Frequently asked questions
What's the difference between totipotent, pluripotent, and multipotent?
Totipotent: can form the entire organism plus extraembryonic tissues — only the zygote and first few blastomeres. Pluripotent: can form any cell of the three germ layers but not extraembryonic — ESCs and iPSCs. Multipotent: limited to one lineage — hematopoietic stem cell makes all blood cells; neural stem cell makes neurons, astrocytes, oligodendrocytes. Unipotent: only one cell type — spermatogonia. Potency decreases with development.
How are iPSCs made?
Adult somatic cells (often skin fibroblasts) are infected with vectors expressing OCT4, SOX2, KLF4, and c-MYC. Within 2-4 weeks a small fraction of cells silence somatic genes, activate pluripotency network, and become iPSCs morphologically and molecularly indistinguishable from ESCs. Modern protocols use non-integrating vectors (Sendai virus, mRNA, episomal plasmids) to avoid genome insertion. iPSCs bypass the ethical issues of embryo destruction and allow patient-specific cells for disease modeling and autologous therapy.
How does bone marrow transplant work?
Indications: acute and chronic leukemias, lymphoma, aplastic anemia, hemoglobinopathies, severe combined immunodeficiency. Recipient is conditioned with chemotherapy ± total body irradiation to ablate marrow. Donor HSCs (peripheral blood after G-CSF mobilization, marrow aspirate, or cord blood) are infused; they home to marrow via CXCR4-CXCL12 signaling and engraft within 2-4 weeks. Allogeneic transplants risk graft-versus-host disease but offer graft-versus-leukemia effect. HLA matching is critical.

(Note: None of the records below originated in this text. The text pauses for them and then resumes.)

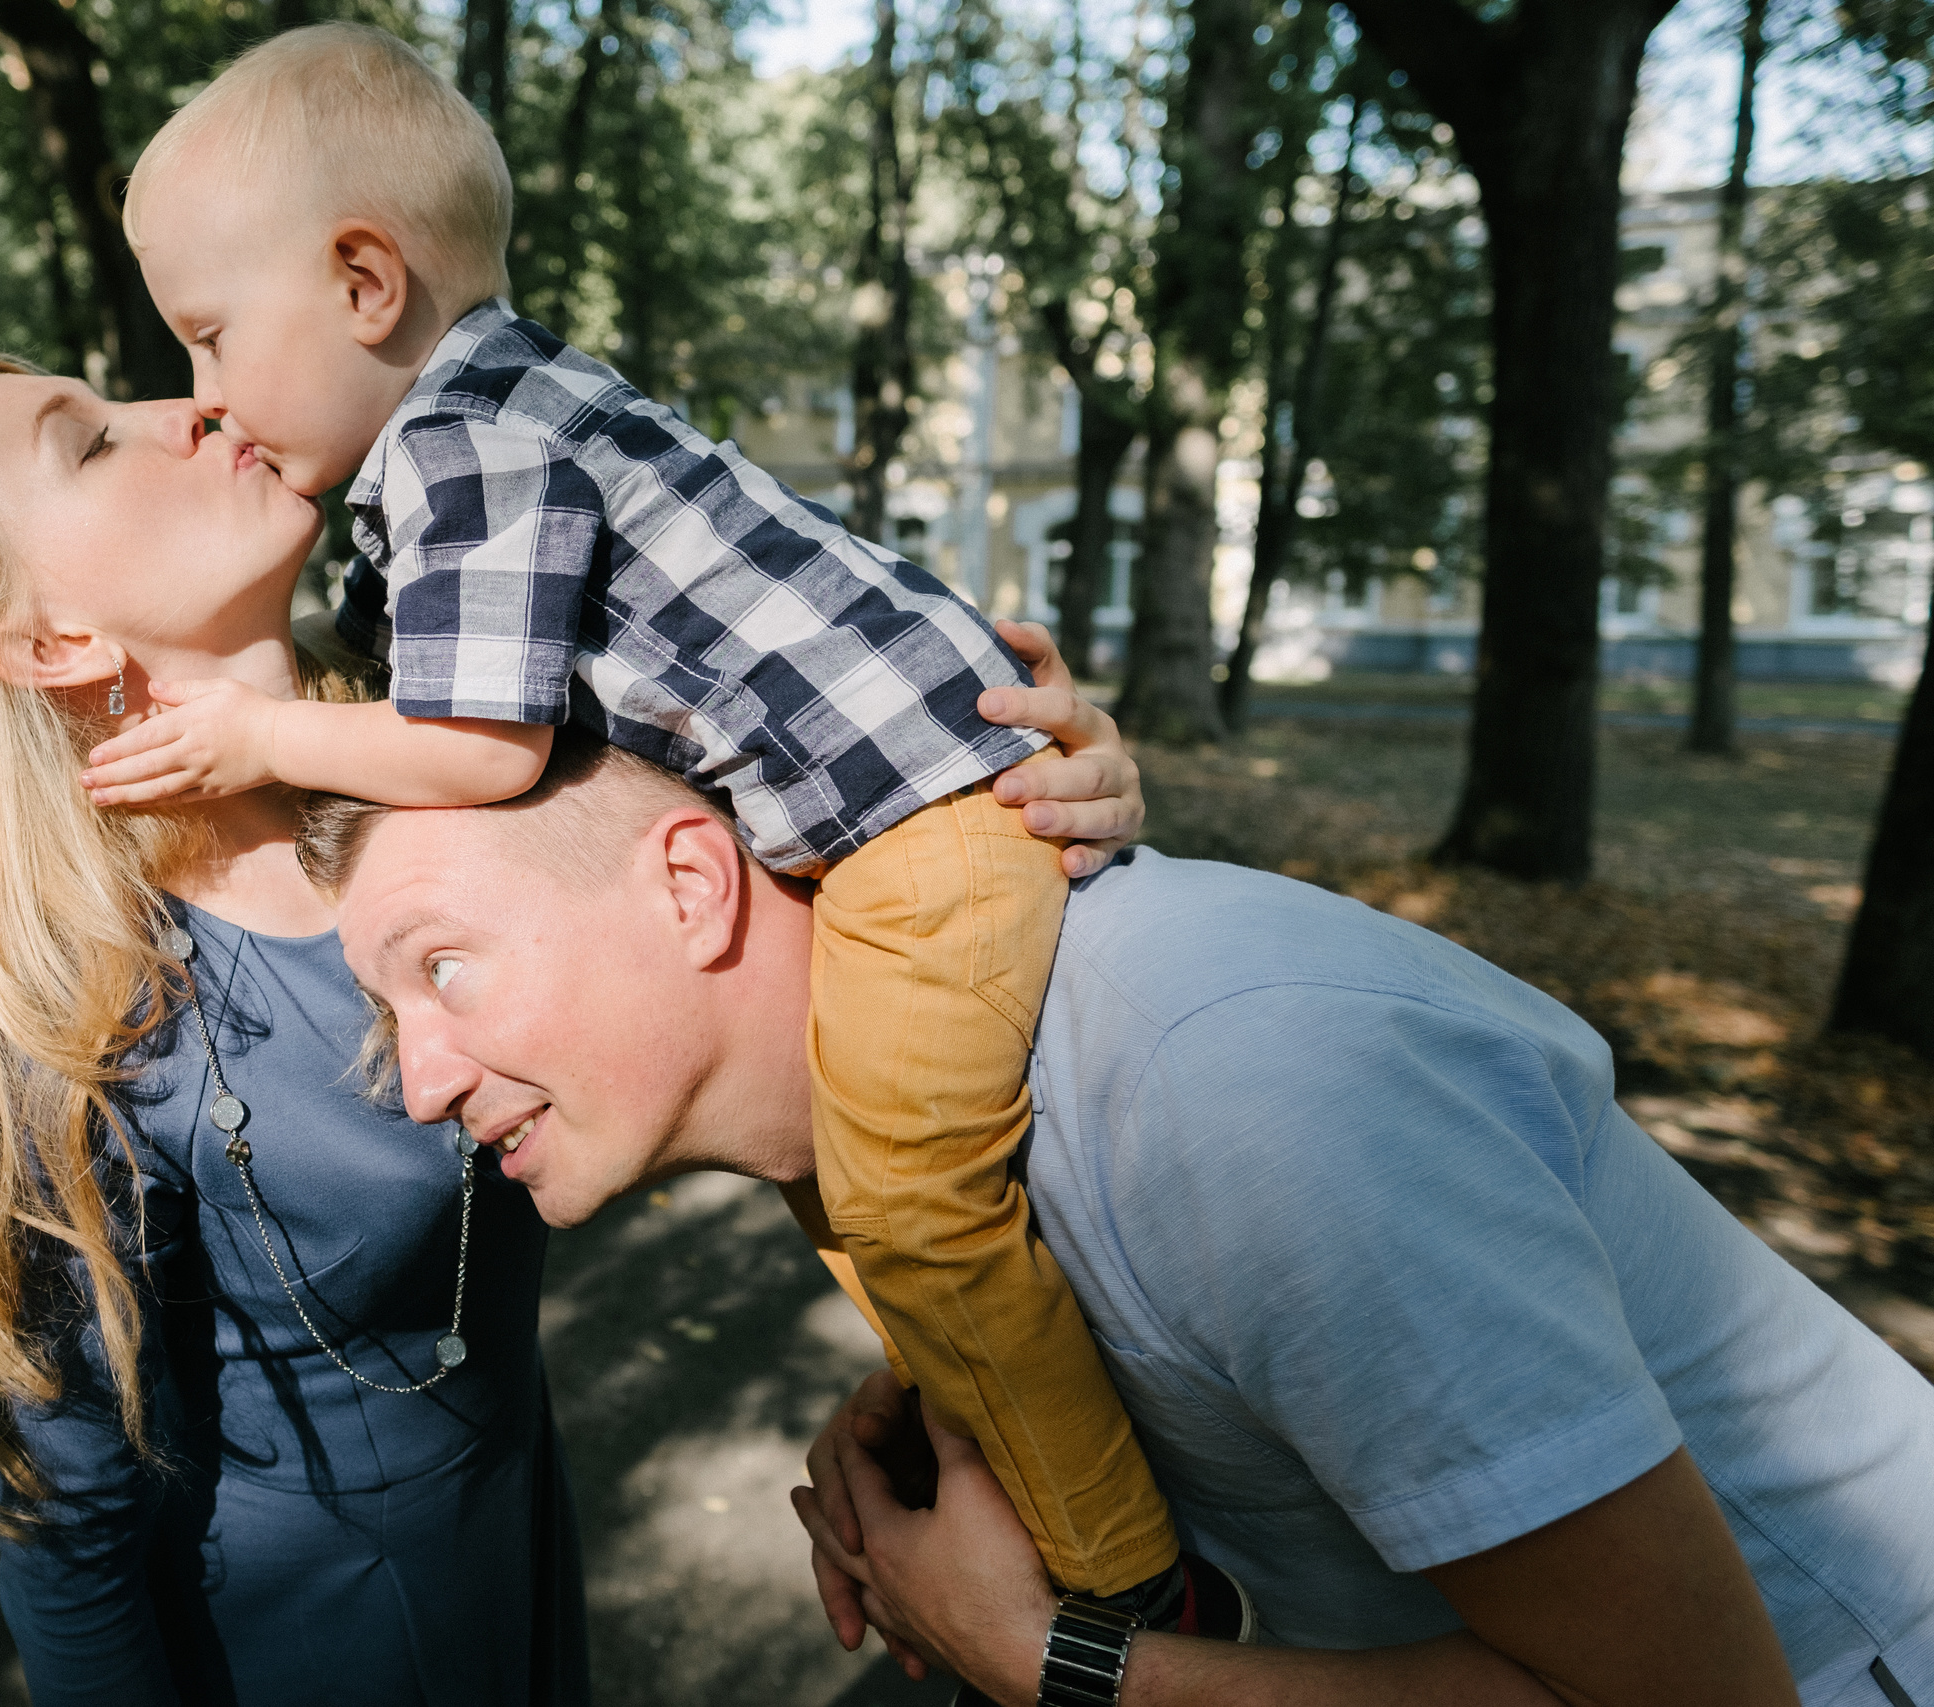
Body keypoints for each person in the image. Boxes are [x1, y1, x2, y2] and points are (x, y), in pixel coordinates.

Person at [0, 353, 1143, 1704]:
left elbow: (836, 857)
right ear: (46, 640)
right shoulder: (81, 1027)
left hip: (521, 1542)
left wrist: (1032, 781)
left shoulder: (489, 757)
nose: (187, 402)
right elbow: (70, 1534)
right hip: (304, 1643)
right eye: (88, 440)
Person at [78, 19, 1229, 1630]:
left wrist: (259, 726)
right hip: (895, 808)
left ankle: (1135, 1585)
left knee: (900, 1193)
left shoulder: (464, 442)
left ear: (363, 285)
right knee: (859, 1196)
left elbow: (481, 741)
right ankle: (1036, 1497)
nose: (198, 396)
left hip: (919, 818)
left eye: (205, 339)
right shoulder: (470, 448)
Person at [298, 732, 1934, 1707]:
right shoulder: (888, 1164)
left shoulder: (1231, 1085)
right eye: (383, 1020)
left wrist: (1059, 1669)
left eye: (442, 968)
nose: (420, 1080)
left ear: (690, 880)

What are mesenchymal stem cells used for?
MSCs are multipotent stromal cells from bone marrow, adipose, umbilical cord. Differentiate into bone, cartilage, fat, and possibly other mesodermal lineages. Strongly immunomodulatory — secrete anti-inflammatory cytokines and modulate T cells. Approved or in trials for graft-versus-host disease, Crohn fistulas, knee osteoarthritis. Most clinical effects appear paracrine rather than from direct engraftment. Caution: many marketed clinics offer unproven MSC therapies.
What's the niche concept?
Stem cells require a specialized microenvironment — the niche — to maintain self-renewal and prevent differentiation. Bone marrow niche includes osteoblasts, endothelial cells, mesenchymal stromal cells, sympathetic nerve fibers signaling via SCF, CXCL12, angiopoietin. Intestinal niche: Paneth cells in crypts secrete Wnt and Notch ligands. Loss of niche signals drives differentiation; aberrant niche supports cancer stem cells. Engineered niches in vitro support stem cell expansion.
What clinical successes have stem cells achieved?
Hematopoietic stem cell transplant cures leukemias, lymphomas, immunodeficiencies. Corneal limbal stem cell transplants restore vision after chemical burns. Cultured epidermal sheets cover extensive burns. Mesenchymal stem cell therapy for steroid-refractory graft-versus-host disease (Ryoncil approved 2024). RPE cells from ESCs/iPSCs are in trials for macular degeneration with stable visual benefit. Dopaminergic neurons from iPSCs are in early Parkinson disease trials with first patient implants showing graft survival.
What are the risks and limitations?
Tumorigenicity: undifferentiated pluripotent cells form teratomas; even partially differentiated populations can carry residual pluripotent cells. Immune rejection: allogeneic cells trigger rejection unless HLA matched. Functional integration: transplanted neurons must wire correctly. Genetic instability: long-term culture accumulates mutations. Ethical issues: ESC derivation requires embryo destruction (resolved by iPSCs). Unproven commercial clinics offer untested therapies — major patient safety concern.